AIM OF THE EXERCISE | Rewrite the rows below, replacing "clouds" with "cloud cover" and leaving everything else as it is.

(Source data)
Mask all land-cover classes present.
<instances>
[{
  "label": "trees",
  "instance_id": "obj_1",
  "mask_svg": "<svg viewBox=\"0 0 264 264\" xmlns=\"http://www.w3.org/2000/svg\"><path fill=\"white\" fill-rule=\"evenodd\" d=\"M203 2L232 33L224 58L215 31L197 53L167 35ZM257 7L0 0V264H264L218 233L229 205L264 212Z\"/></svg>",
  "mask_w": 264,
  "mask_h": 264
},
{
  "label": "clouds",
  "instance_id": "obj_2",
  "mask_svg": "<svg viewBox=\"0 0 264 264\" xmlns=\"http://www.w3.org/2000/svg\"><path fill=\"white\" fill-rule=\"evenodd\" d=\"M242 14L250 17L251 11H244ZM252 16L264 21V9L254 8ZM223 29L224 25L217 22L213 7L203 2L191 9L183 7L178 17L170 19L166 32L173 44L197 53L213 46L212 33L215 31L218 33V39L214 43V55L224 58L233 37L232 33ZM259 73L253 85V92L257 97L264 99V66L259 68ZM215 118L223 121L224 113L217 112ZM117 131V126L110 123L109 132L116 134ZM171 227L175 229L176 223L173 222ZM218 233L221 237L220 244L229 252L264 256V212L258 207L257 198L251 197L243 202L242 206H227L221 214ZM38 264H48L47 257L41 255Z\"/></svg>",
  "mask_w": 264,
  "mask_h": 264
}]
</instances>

THE REPLY |
Mask all land-cover classes present.
<instances>
[{
  "label": "trees",
  "instance_id": "obj_1",
  "mask_svg": "<svg viewBox=\"0 0 264 264\" xmlns=\"http://www.w3.org/2000/svg\"><path fill=\"white\" fill-rule=\"evenodd\" d=\"M203 2L232 33L224 58L215 31L197 53L167 35ZM257 7L0 0V264H264L218 233L229 205L264 212Z\"/></svg>",
  "mask_w": 264,
  "mask_h": 264
},
{
  "label": "cloud cover",
  "instance_id": "obj_2",
  "mask_svg": "<svg viewBox=\"0 0 264 264\" xmlns=\"http://www.w3.org/2000/svg\"><path fill=\"white\" fill-rule=\"evenodd\" d=\"M242 14L250 17L251 11H244ZM252 16L264 21V9L254 8ZM223 29L224 25L217 22L213 7L203 2L191 9L183 7L178 17L170 19L166 32L173 44L197 53L213 46L212 33L215 31L218 33V39L214 43V55L224 58L233 37L232 33ZM259 73L253 85V92L257 97L264 99V66L259 68ZM215 118L223 121L224 113L217 112ZM117 131V126L110 123L109 132L116 134ZM171 227L175 229L176 223L173 222ZM218 233L221 237L220 244L229 252L264 256V212L258 207L257 198L251 197L243 202L242 206H227L221 214ZM38 264H48L47 257L41 255Z\"/></svg>",
  "mask_w": 264,
  "mask_h": 264
}]
</instances>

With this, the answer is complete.